Re: [PATCH v2 1/2] vfio/mdev: add version attribute for mdev device

From: Erik Skultety
Date: Tue May 14 2019 - 06:58:59 EST


On Tue, May 14, 2019 at 11:51:35AM +0200, Cornelia Huck wrote:
> On Tue, 14 May 2019 03:47:36 -0400
> Yan Zhao <yan.y.zhao@xxxxxxxxx> wrote:
>
> > On Tue, May 14, 2019 at 03:43:44PM +0800, Erik Skultety wrote:
> > > On Tue, May 14, 2019 at 03:32:19AM -0400, Yan Zhao wrote:
> > > > On Tue, May 14, 2019 at 03:20:40PM +0800, Erik Skultety wrote:
>
> > > > > That said, from libvirt POV as a consumer, I'd expect there to be truly only 2
> > > > > errors (I believe Alex has mentioned something similar in one of his responses
> > > > > in one of the threads):
> > > > > a) read error indicating that an mdev type doesn't support migration
> > > > > - I assume if one type doesn't support migration, none of the other
> > > > > types exposed on the parent device do, is that a fair assumption?
>
> Probably; but there might be cases where the migratability depends not
> on the device type, but how the partitioning has been done... or is
> that too contrived?

No, you have a point - once again I let my thoughts be carried away by the idea
of heterogeneous setups, which is a discussion for another time anyway, I was
just thinking out loud.

>
> > > > > b) write error indicating that the mdev types are incompatible for
> > > > > migration
> > > > >
> > > > > Regards,
> > > > > Erik
> > > > Thanks for this explanation.
> > > > so, can we arrive at below agreements?
> > > >
> > > > 1. "not to define the specific errno returned for a specific situation,
> > > > let the vendor driver decide, userspace simply needs to know that an errno on
> > > > read indicates the device does not support migration version comparison and
> > > > that an errno on write indicates the devices are incompatible or the target
> > > > doesn't support migration versions. "
> > > > 2. vendor driver should log detailed error reasons in kernel log.
> > >
> > > That would be my take on this, yes, but I open to hear any other suggestions and
> > > ideas I couldn't think of as well.
>
> So, read to find out whether migration is supported at all, write to
> find out whether it is supported for that concrete pairing is
> reasonable for libvirt?

Yes, more specifically, in the prepare phase of migration, we'd retrieve the
string (potentially reporting an error like: "Failed to query migration
support: <errno translation>"), put the string into the migration cookie and
do the check with write on destination. The only thing is that if the error is
on the destination, the error message in kernel log lives only on the
destination, which doesn't help libvirt users, so it would require setting up
remote logging, but for layered products, this is not a problem since those
already utilize central logging nodes.

Then there are the libvirt-specific bits out of scope of this discussion,
whether we should only assume identical mdev type pairs, or whether we should
employ best effort approach and iterate over all the available types exposed by
the vendor and check whether any of the types would support this migration
(back to your note Connie, partitioning would come into the picture here).


>
> > >
> > > Erik
> > got it. thanks a lot!
> >
> > hi Cornelia and Dave,
> > do you also agree on:
> > 1. "not to define the specific errno returned for a specific situation,
> > let the vendor driver decide, userspace simply needs to know that an errno on
> > read indicates the device does not support migration version comparison and
> > that an errno on write indicates the devices are incompatible or the target
> > doesn't support migration versions. "
> > 2. vendor driver should log detailed error reasons in kernel log.
>
> Two questions:
> - How reasonable is it to refer to the system log in order to find out
> what exactly went wrong?
> - If detailed error reporting is basically done to the syslog, do
> different error codes still provide useful information? Or should the
> vendor driver decide what it wants to do?

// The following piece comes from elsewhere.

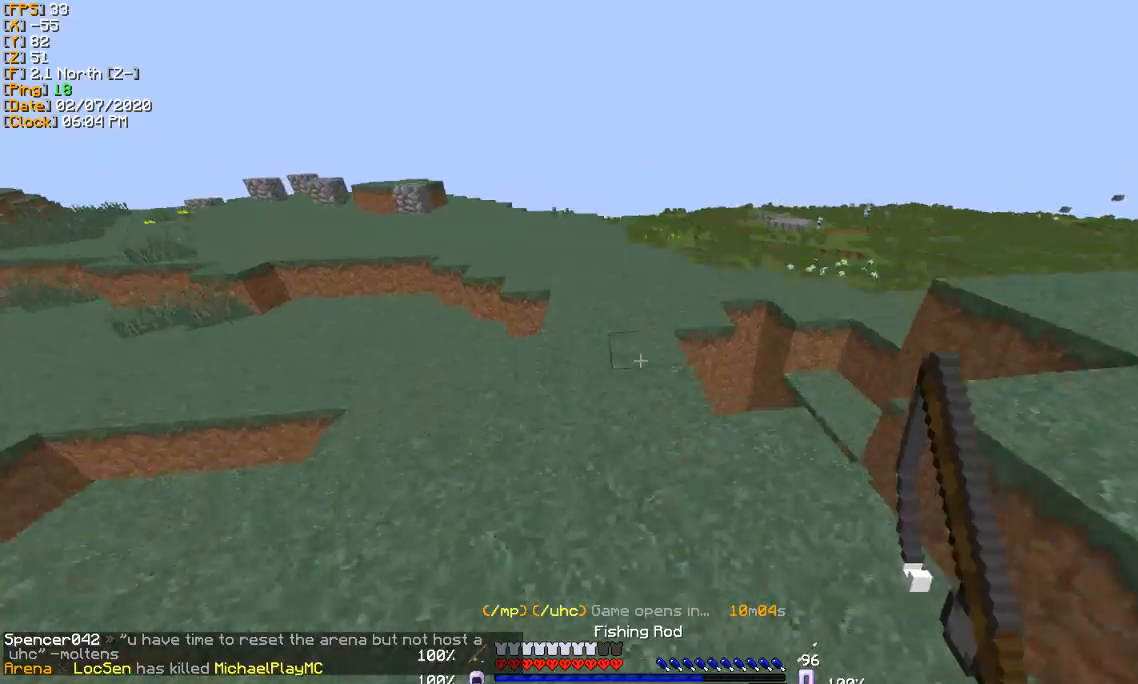
{"keys": ["w"], "events": []}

I'd leave anything beyond returning -1 on read/write from/to the sysfs to the
vendor driver, as user space has no control over it, even if there was a
facility to interpret different return codes for us, I'm not sure (in this
migration-related case) how much would userspace be able to recover or
fallback anyway, you either can or cannot migrate smoothely.

Regards,
Erik